Netflix ‘Emily in Paris’ ist das letzte schuldige Vergnügen

Rechtsdenkende sind sich einig: Wie die Verbrennung von Notre Dame, Netflix’s Emily in Paris ist eine Katastrophe für die Kultur. Mitte 2020, als COVID-19 noch neu war, wurde die erste Staffel der Sex and the City Die neue Sitcom von Schöpferin Darren Star zeigte eine amerikanische Marketingprofi (Emily, gespielt von Lily Collins), die sich auf Instagram ihren Weg durch die anspruchsvollste Stadt der Welt (Paris, gedreht vor Ort) bahnt. Vernichtende Kritiken, Beleidigungen von französischen Zuschauern und die Schlagzeile „Menschen hassen“ Emily in Paris So viel, dass es eine globale Krise ist“ folgte. Die jüngsten Reformen bei den Golden Globes könnten teilweise auf das weit verbreitete Entsetzen über die Nominierung der Auszeichnungen zurückzuführen sein Emily über respektablere (und vielfältig besetzte) Kost.

Doch viele der Hater waren auch Fans. EIN Tweet des Komikers Phillip Henry fasste die Dynamik zusammen: „1) Emily In Paris ist eine der schlechtesten Shows, die ich je gesehen habe. 2) Ich habe es in einer Sitzung beendet.“ Ich gebe zu: Emily ließ mich erschaudern, weil ihr Unwissenheit nicht peinlich war, weil ihre gegensätzliche Couture Migräne auszulösen schien und weil ihre französischen Kollegen so muffige Klischees verkörperten wie Pepé Le Pew. Aber ich habe mir die Show immer noch mehrmals angeschaut, auch in der Wahlnacht 2020, als Emilys Flirts mit ihrem hübschen Nachbarn halfen, das Wackeln der Demokratie auszulöschen.
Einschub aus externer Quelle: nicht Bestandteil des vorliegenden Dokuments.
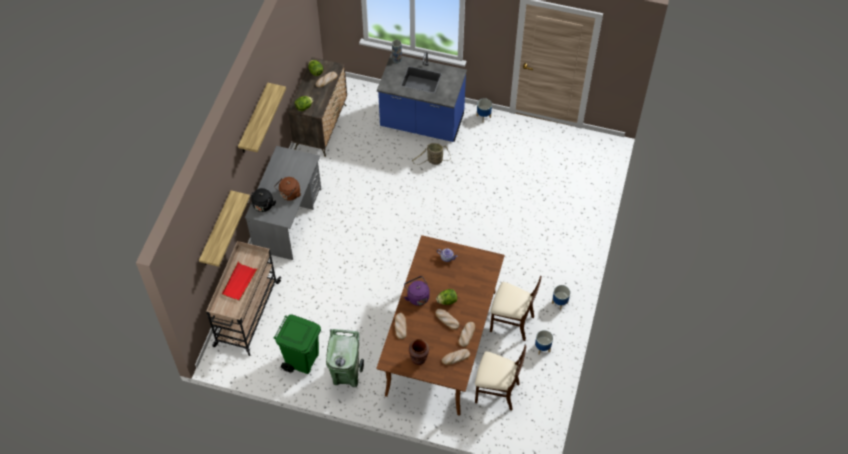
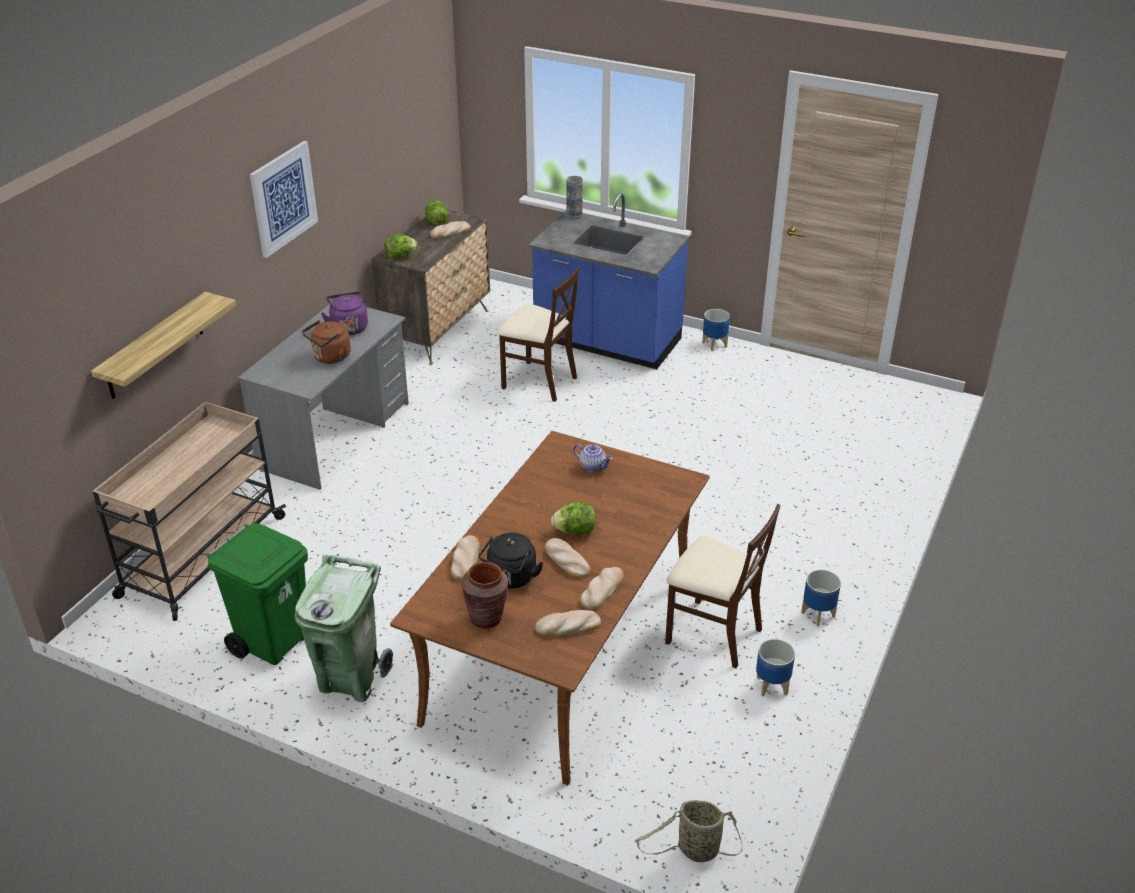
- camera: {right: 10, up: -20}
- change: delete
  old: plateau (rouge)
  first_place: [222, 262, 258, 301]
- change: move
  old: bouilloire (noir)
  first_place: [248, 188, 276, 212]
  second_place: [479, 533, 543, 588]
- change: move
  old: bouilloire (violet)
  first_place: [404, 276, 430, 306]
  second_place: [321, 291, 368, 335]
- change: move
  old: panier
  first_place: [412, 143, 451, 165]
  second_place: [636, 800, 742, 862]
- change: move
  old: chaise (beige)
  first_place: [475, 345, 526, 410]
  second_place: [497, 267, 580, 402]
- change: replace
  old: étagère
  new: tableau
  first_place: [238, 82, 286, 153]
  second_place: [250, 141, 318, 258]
Wie meine Kollegin Shirley Li letztes Jahr schrieb, Emily in Paris ist „beruhigend“, weil wir „genau wissen, was uns erwartet … absolut spannungsfrei“.

Die Mischung aus Liebe und Abscheu gegenüber der Show war in gewisser Weise seltsam. In den letzten zehn Jahren haben sich viele Kommentatoren dagegen ausgesprochen, alles als „schuldiges Vergnügen“ zu bezeichnen, und zitierten die Art und Weise, wie das Konzept Klassizismus, Vorurteile und die amerikanische Illusion verschleiern kann, dass alle Freizeit produktiv genutzt werden sollte. Hochherzige Überlegungen von Star’s Sex and the City– eine ehrgeizige Mischung aus Satire und Drama, die von einigen Kritikern als mädchenhafte Frivolität abgestempelt wurde – trug dazu bei, eine Welt zu schaffen, in der Comics, Erotik und von Komitees geschriebene Popmusik als cool bezeichnet werden können. Warum also die ganze Scham über die sorglose Emily?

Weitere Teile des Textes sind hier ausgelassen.